Date of Report (Date of earliest event reported):  December 9, 1994




                     AMERICAN PREMIER UNDERWRITERS, INC.
             (Exact name of registrant as specified in charter)





        Pennsylvania                 1-1569        23-6000765
(State or other jurisdiction      (Commission     (IRS Employer
      of incorporation)           File Number)    Identification No.)



     One East Fourth Street, Cincinnati, Ohio       45202
     (Address of principal executive offices)     (Zip Code)



Registrant's telephone number, including area code:  (513)-579-6600

<PAGE>

Item 5.   Other Events.
- ------    ----- ------

          On December 9, 1994, the Registrant entered into an
Agreement and Plan of Acquisition and Reorganization (the 
"Agreement") with American Financial Corporation ("AFC") pursuant
to which the Registrant will acquire AFC through the issuance to
AFC's shareholders of 28.6 million common shares of a new entity
that would be created to own both the Registrant and AFC.  As
part of the Agreement, each outstanding common share of the
Registrant would be converted into one common share of the new
entity, which would be named American Premier Group, Inc.

          Copies of the Agreement and the Registrant's press release
announcing the Agreement are filed as Exhibits (2) and (20)
hereto, respectively, and are incorporated herein by reference. 
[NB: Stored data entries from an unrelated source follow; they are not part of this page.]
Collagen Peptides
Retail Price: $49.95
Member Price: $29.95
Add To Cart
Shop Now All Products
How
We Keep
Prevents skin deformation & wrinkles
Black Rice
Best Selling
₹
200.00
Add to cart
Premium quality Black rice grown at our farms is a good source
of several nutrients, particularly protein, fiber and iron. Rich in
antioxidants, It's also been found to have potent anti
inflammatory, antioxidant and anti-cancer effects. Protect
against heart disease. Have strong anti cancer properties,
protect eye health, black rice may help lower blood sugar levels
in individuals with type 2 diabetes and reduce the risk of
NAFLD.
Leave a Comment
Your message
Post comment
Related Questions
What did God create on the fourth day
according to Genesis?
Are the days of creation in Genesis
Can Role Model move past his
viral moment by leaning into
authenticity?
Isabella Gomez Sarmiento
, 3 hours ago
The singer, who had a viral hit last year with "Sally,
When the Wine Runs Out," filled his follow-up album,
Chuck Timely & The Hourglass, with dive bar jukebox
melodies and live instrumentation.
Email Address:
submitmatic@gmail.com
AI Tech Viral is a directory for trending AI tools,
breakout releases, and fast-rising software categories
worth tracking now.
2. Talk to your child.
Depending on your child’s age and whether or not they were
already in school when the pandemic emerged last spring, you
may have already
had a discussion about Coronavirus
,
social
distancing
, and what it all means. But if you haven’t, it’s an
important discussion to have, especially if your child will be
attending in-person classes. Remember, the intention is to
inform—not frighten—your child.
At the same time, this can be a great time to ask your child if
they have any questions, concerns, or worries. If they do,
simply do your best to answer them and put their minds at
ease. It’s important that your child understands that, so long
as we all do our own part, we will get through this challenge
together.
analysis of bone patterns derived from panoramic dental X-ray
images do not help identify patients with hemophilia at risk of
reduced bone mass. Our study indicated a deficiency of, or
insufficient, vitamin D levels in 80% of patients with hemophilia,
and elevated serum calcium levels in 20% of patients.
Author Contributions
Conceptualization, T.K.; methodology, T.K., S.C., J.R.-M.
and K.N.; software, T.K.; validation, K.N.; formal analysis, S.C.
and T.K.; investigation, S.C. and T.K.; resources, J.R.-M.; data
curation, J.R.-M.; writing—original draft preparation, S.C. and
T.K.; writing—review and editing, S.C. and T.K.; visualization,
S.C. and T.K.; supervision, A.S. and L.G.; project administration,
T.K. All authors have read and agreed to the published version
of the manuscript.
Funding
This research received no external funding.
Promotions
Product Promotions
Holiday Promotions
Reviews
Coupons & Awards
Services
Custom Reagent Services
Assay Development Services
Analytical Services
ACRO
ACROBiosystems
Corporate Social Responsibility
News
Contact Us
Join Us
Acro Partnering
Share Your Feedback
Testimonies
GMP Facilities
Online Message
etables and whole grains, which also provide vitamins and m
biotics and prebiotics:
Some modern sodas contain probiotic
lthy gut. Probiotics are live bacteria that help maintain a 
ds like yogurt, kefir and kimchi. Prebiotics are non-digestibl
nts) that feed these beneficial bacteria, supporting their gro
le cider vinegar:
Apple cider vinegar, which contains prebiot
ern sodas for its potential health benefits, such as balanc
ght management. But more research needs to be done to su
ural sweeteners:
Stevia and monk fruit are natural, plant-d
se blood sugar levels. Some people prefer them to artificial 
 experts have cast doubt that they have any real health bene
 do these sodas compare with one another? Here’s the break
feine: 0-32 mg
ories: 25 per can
Item 7.   Financial Statements, Pro Forma Financial Information
- ------    --------- ----------  --- ----- --------- -----------
          and Exhibits.
          --- --------

    (c)   Exhibits:

          Exhibit Number
         (Referenced to
          Item 601 of
          Regulation S-K)
          ---------------

          (2) Agreement and Plan of Acquisition and Reorganization
              by and among American Premier Group, Inc., the
              Registrant, American Premier Sub, Inc., American
              Financial Corporation and AFC Sub, Inc. dated as
              of December 9, 1994, incorporated by reference to
              Exhibit 2 to the Registration Statement on Form S-4
              No. 33-56813 (filed December 12, 1994) of American
              Premier Group, Inc.

         (20) Registrant's press release, dated December 12,
              1994.

                                  - 2 -
<PAGE>







                                SIGNATURES


          Pursuant to the requirements of the Securities Exchange
Act of 1934, the Registrant has duly caused this report to be
signed on its behalf by the undersigned thereunto duly author-
ized.

                                 AMERICAN PREMIER UNDERWRITERS, INC.



Date:  December 16, 1994         By:     Robert W. Olson
                                    ------------------------------       
                                         Robert W. Olson
                                        Senior Vice President,
                                    General Counsel and Secretary


































                                      - 3 -


                                                                
                                                      EXHIBIT  (20)

American Premier Underwriters, Inc.                                             
One East Fourth Street
Cincinnati, OH  45202
(513) 579-6600

Contact:  Philip A. Hagel
          Vice President - Treasurer
                                                      News Release


                                                   FOR IMMEDIATE RELEASE
                                                     December 12, 1994  
                                                   ---------------------
 
                  AMERICAN PREMIER UNDERWRITERS AGREES TO
                   ACQUIRE AMERICAN FINANCIAL CORPORATION 

          Cincinnati, Ohio -- December 12, 1994 -- American Premier
Underwriters, Inc. (NYSE-APZ) announced that it has signed a definitive
agreement to acquire American Financial Corporation (AFC) through the
issuance to AFC's shareholders of 28.6 million common shares of a new
entity that would be created to own both American Premier and AFC.  As
part of the agreement, each outstanding American Premier common share
would be converted into one common share of the new entity, which would
be named American Premier Group, Inc. (New American Premier).  Because
the 18.7 million American Premier common shares currently owned by AFC
would in effect be purchased by New American Premier, the net increase
in outstanding shares resulting from the transaction would be 9.9
million shares.  The closing price of American Premier common stock on
the NYSE Composite Tape on December 9, 1994 was $24 1/4.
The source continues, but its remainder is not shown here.